CI Coverage Status Crates.io Documentation License MSRV OpenSSF Scorecard

"Ever tried. Ever failed. No matter. Try again. Fail again. Fail better." — Samuel Beckett

A Swiss Army knife for JSON processing, featuring SIMD acceleration, schema inference, diff/patch/merge, and more.

Named after Fionn mac Cumhaill, the legendary Irish warrior who gained all-knowledge from the Salmon of Knowledge.

Status

The fionn repo, the code, and any insights are experimental and have not been fully confirmed formally or through production adoption. Although the results look good and seem to reflect a worthwhile form of selective parsing for high volume streaming this has yet to be fully confirmed for fionn.

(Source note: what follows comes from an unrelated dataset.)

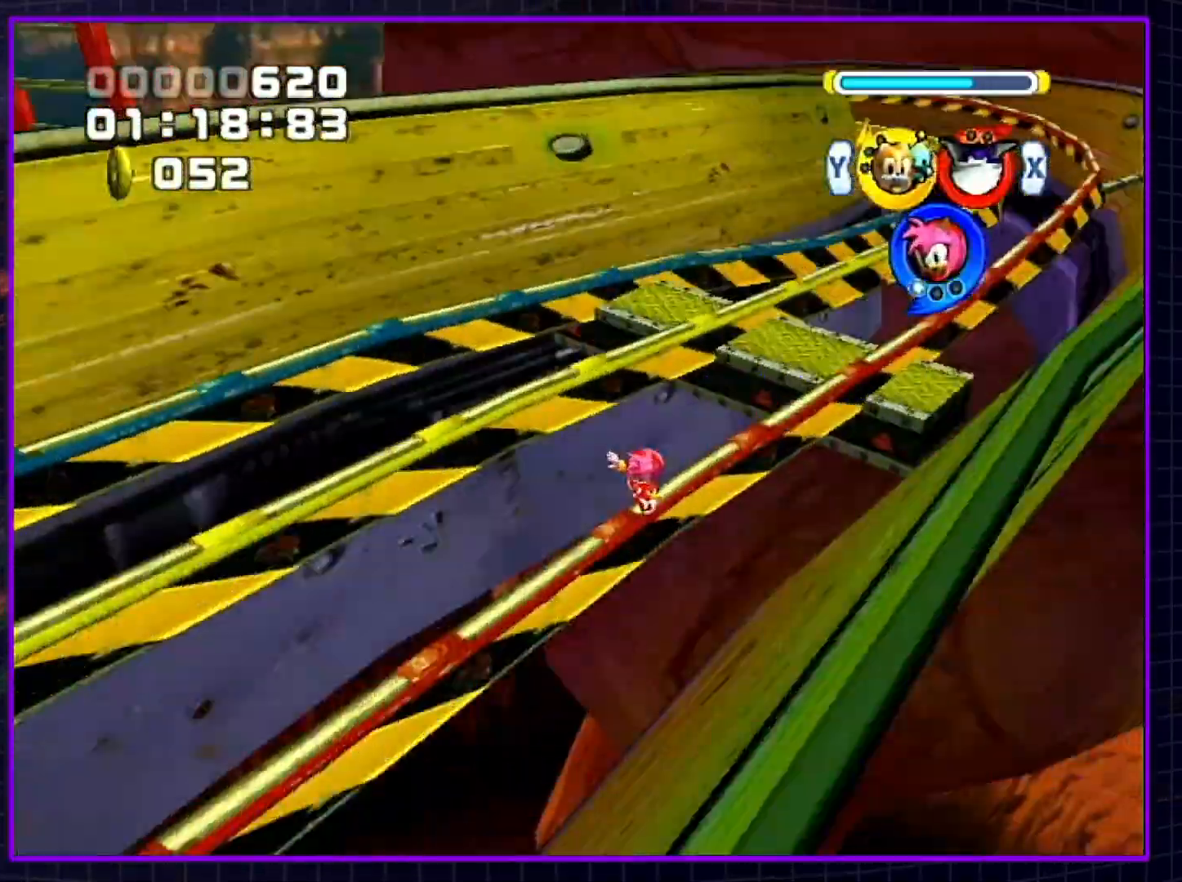
{"buttons": ["B"], "left_stick": "left", "right_stick": "center", "events": [[83, "left_stick", "left"], [183, "X", "down"], [283, "X", "up"], [283, "Y", "down"], [400, "Y", "up"]]}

However, hopefully, the approach and results are useful to others

When to Use fionn

fionn excels when you don't need to parse everything or can't afford DOM memory overhead. Its SIMD skip operations achieve 8+ GiB/s throughput—29.5x faster than serde_json—while using O(1) memory instead of O(document size).

Speed vs Memory Decision

flowchart TD
    Start([JSON Processing Task]) --> Q1{Need ALL fields<br/>from document?}

    Q1 -->|No - selective access| MEM1{Memory<br/>constrained?}
    Q1 -->|Yes - full parse| Q2{Document size?}

    MEM1 -->|Yes| FIONN_SKIP[**fionn skip**<br/>8+ GiB/s, constant memory<br/>100MB doc → ~1KB RAM]
    MEM1 -->|No| FIONN_SKIP

    Q2 -->|Small < 1KB| Q3{Need serde<br/>ecosystem?}
    Q2 -->|Large > 1KB| MEM2{Memory<br/>constrained?}

    Q3 -->|Yes| SERDE[**serde_json**<br/>277 MiB/s<br/>~2-3x doc size RAM]
    Q3 -->|No| SONIC1[**sonic-rs**<br/>1.2 GiB/s<br/>~2x doc size RAM]

    MEM2 -->|Yes - use schema filter| FIONN_SCHEMA[**fionn schema**<br/>523 MiB/s<br/>O schema RAM]
    MEM2 -->|No| SIMD{Need typed<br/>deserialization?}

    SIMD -->|Yes| SONIC2[**sonic-rs**<br/>1.2 GiB/s<br/>~2x doc size RAM]
    SIMD -->|No - tape| SIMD_JSON[**simd-json**<br/>1.1 GiB/s<br/>~1.5x doc size RAM]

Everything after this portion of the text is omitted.